Risk factors of malignant cell seeding that have been suggested include the histological type of the tumor, tumor grade, time interval between the biopsy and surgery, type of surgery and adjuvant therapy, needle caliber and the number of needle passes. Nagi et al.10 found that cell displacement occurred predominantly in papillary lesions, i.e. lesions including at least one of pure intraductal papilloma, intraductal papilloma mixed with ductal carcinoma in situ (DCIS), micropapillary DCIS, papillary DCIS and invasive carcinoma. Invasive ductal carcinoma resulted in more tumor displacement compared to invasive lobular carcinoma in one study11. A high level of cellularity is unusual for invasive lobular carcinoma, and the tumor usually has diffuse infiltrative growth, thus resulting in less tumor displacement6. A shorter interval between core needle biopsy and surgical excision was found to be associated with an increased risk of cell displacement1. Needle size and the number of needle passes were not significantly associated with a higher risk of malignant cell displacement5,6,11.

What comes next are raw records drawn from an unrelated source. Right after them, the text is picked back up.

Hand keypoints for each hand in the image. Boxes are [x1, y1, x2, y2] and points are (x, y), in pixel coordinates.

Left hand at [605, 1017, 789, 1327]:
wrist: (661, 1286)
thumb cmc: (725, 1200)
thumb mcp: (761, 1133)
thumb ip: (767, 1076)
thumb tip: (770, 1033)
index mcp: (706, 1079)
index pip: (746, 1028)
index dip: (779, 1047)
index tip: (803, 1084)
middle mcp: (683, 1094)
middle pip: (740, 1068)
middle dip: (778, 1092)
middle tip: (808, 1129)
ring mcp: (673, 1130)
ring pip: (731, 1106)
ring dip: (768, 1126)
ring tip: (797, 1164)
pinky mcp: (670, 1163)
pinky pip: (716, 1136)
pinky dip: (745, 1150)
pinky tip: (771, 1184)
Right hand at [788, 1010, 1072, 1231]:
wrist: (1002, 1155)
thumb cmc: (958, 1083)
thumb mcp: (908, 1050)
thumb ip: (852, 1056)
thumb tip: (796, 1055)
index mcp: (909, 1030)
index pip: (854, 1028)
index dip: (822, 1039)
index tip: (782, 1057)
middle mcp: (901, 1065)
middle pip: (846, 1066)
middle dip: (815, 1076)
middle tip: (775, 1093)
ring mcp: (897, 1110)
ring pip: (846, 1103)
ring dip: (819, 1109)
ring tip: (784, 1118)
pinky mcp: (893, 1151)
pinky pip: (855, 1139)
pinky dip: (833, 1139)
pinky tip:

No difference in local recurrence was found when core needle biopsies and excisional biopsies5 were compared. Fitzal et al.12 evaluated overall survival data and the incidence of local recurrence was not higher in patients who had undergone preoperative core needle biopsies.
In summary, we presented a case of breast cancer cutaneous metastasis at the core needle biopsy site thought to be due to needle tract seeding. It is important to place biopsy needle close to the primary tumor site. While there are strong recommendations for routine excision of the needle tract at the time of definitive surgery, large studies demonstrating consistent evidence in support of it are lacking6. Nonetheless, the potential consequence of needle biopsies must be taken into consideration throughout the follow-up period.